Research Team Status
- Perry Alexander, Principal Investigator
- Adam Petz, Member Technical Staff
- Sarah Johnson, PhD Student
- Will Thomas, PhD Student
Project Goals
Our current goals include exploration of Galois Connection models of evidence; exploring semantics of the remote attestation flexible mechanisms; and developing orderings over protocols.
Galois Connections have long been used as a model for abstraction in static analysis. They provide a semantics for modeling when an abstraction from a concrete domain to a abstract domain maintains the semantics of the property being modeled. Sound abstractions are critical for developing measurements that produce evidence from attestation targets. This work is critical to our understanding of evidence and evidence over time. We are doing all our exploration in Coq allowing automation and integration with our work examining protocol ordering.
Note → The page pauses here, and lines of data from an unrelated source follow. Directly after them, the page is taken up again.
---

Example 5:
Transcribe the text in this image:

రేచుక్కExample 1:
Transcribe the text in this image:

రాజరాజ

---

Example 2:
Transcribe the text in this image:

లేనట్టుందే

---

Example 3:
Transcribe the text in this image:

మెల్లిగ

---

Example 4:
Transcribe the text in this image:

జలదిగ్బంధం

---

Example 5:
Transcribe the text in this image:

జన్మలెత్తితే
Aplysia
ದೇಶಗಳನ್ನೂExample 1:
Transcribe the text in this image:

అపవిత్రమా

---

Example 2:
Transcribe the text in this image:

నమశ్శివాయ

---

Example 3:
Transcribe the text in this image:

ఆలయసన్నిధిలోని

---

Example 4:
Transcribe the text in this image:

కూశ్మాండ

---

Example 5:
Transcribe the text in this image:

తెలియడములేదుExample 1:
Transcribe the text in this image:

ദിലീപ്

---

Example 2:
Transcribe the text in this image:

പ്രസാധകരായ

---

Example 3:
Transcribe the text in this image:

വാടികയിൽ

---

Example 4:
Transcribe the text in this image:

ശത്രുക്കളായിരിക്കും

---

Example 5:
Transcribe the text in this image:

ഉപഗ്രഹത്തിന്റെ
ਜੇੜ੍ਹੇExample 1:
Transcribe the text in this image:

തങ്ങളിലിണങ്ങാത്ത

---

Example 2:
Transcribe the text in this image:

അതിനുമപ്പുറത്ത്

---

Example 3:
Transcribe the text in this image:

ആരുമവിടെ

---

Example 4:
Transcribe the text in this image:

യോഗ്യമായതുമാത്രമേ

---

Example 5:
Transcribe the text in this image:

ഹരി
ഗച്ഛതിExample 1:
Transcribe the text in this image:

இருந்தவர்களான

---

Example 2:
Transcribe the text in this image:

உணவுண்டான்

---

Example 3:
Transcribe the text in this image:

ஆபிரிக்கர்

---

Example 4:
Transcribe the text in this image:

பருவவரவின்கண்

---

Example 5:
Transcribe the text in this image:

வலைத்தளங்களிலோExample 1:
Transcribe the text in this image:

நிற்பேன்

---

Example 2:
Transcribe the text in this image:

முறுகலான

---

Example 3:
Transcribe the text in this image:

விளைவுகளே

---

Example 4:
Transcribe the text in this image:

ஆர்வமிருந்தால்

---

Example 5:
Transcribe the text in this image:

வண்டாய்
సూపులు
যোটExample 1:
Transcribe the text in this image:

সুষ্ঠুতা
The flexible mechanisms form the heart of our attempts to scale runtime remote attestation to larger systems. The flexible mechanisms represent common idioms for attestation and while useful, they are currently organized in an ad hoc fashion. We are working on a ontology for flexible mechanisms that will define a base set of building blocks and canonical mechanisms for assembling and scaling out attestation environments.
Protocol ordering is a mechanism for determining when one attestation protocol constrains an adversary more than another. It is used to select from among numerous protocols available for an attestation request. Our approach is based on collecting attack graphs allowed by a protocol and using a pre-order to select a "best" protocol for a given situation based on that set. We assume that an attacker chooses the easiest attack to perform and use that attack in a set to rank the associated protocol.
Accomplishments
This is our initial report, thus no formal milestones were defined for this period. Milestones for next period include:
- Refinement of protocol ordering and Galois Connection models
- Progress towards flexible mechanism taxonomy and attestation adversary modeling
Contributions to foundation cybersecurity research include completion of initial protocol ordering research. We defined a mechanism for determining when one attestation protocol constrains an adversary more than another. The approach is based on generating attack graphs associated with protocol using MITRE's CHASE tool and defining a pre-order over those graphs. This work will be submitted to _Formal Methods 2024_ next month and is the topic of Anna Fritz's recently defended PhD Dissertation.
Broader Impacts of our work currently include support of Invary, a start-up company focused on commercializing LKIM. We are evaluating their LKIM implementation by integrating into our work while they are using our MAESTRO tool flow as a high-level example of attestation management.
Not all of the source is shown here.